Casi 25 millones salen de la zona del hambre
Carlos Amorín
13 | 8 | 2025

Imagen: Maxis (Cartonclub)
En Brasil las estadísticas suelen ir y venir como las mareas, pero hay cifras que marcan un antes y un después. Esta semana la FAO certificó que el país más grande de América Latina salió del “Mapa del Hambre”, esa cartografía vergonzante donde se inscriben los países incapaces de garantizar un plato de comida a su gente.
No se trata de una victoria menor. En tres años, 24,4 millones de brasileños y brasileñas dejaron de padecer inseguridad alimentaria severa. Son vidas concretas, rostros de quienes ya no miden el día por el tamaño del ayuno. Lula da Silva, que volvió al poder en 2022 con el hambre como su enemigo íntimo, celebró el logro como “una conquista histórica”. La meta era alcanzarlo en 2026, al final de su mandato. Llegó antes. ¡Bravo!
La clave estuvo en desempolvar una receta que ya había funcionado: el Pan Bolsa Familia, transfiriendo dinero a las familias más pobres con una condición: que sus hijos estudien y se vacunen, y alrededor tejer un entramado de apoyo: acopios de alimentos (bancos), cocinas solidarias, créditos para la agricultura familiar, aumento real del salario mínimo.
Con estos instrumentos en 2014 Brasil ya había dejado atrás el hambre estructural, pero la recesión, el desmontaje de políticas sociales durante el gobierno de Jair Bolsonaro y la pandemia borraron en tres años lo que había costado más de una década construir. Ahora, la remontada llega con cifras que entusiasman incluso a quienes miran a Lula con desconfianza: pobreza extrema en 4,4% (mínimo histórico), desempleo en 6,6% (mejor dato desde 2012) y desigualdad en su nivel más bajo jamás registrado.
En 2024, bajo su presidencia del G-20, Brasil impulsó la Alianza Global contra el Hambre y la Pobreza, una red que ya agrupa a más de 100 países.
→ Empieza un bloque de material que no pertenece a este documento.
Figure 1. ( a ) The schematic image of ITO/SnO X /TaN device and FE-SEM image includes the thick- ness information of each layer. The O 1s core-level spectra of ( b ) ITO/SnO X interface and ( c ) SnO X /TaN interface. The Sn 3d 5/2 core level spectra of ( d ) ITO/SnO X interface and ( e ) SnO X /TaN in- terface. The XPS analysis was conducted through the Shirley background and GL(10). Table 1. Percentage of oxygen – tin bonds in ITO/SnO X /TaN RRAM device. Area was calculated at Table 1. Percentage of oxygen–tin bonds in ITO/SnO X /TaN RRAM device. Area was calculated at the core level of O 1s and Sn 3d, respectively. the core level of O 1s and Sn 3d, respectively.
El concepto es claro: no se trata solo de enviar fondos, sino de compartir políticas que funcionaron. La fórmula brasileña puede adaptarse, con matices, en muchos rincones del planeta.
El ministro de Desarrollo y Asistencia Social, Familia y Combate al Hambre Wellington Dias lo resumió con tono de promesa: “Salir del Mapa del Hambre es apenas el principio. Queremos justicia alimentaria, soberanía y bienestar para todos”.
Pero el camino no está libre de obstáculos. El costo de una dieta saludable sigue fuera del alcance de millones, la inflación de alimentos muerde el bolsillo de los más pobres y la FAO advierte que la seguridad alimentaria debe convertirse en política de Estado, a salvo de los vaivenes electorales.
Brasil está hoy mejor que el promedio mundial (8,2% de la población con hambre) y regional (5,1%). Sin embargo, la meta de la ONU de erradicar el hambre en 2030 se ve lejana: dentro de cinco años, 512 millones de personas seguirán yéndose a dormir con el estómago vacío, la mayoría en África.
Salir del Mapa del Hambre es una victoria simbólica y práctica. Pero como bien lo sabe Lula ─y lo recuerda con insistencia─, no basta con comer: hay que comer bien. No es solo llenar el estómago, sino alimentar el cuerpo y la dignidad. El hambre no es un castigo divino ni un destino inevitable: es el resultado de decisiones políticas. Y, como tales, pueden cambiarse.
Si el hambre es una cuestión de decisiones políticas, también lo fue su regreso. El mapa al que hoy Brasil le da la espalda fue la consecuencia directa de otras prioridades, otros discursos y otros silencios. A veces, no es la naturaleza la que arrasa las cosechas, es la política la que arrasa las mesas.
En tiempos de resignación global Brasil demuestra que se puede torcer el rumbo, que el hambre, esa herida antigua, no es invencible, y que quienes lo niegan quizá solo quieran ocultar esa evidencia.
Falta mucho, pero el camino para que en cada hogar la mesa deje de ser un espacio de angustia y vuelva a ser un lugar de encuentro está marcado.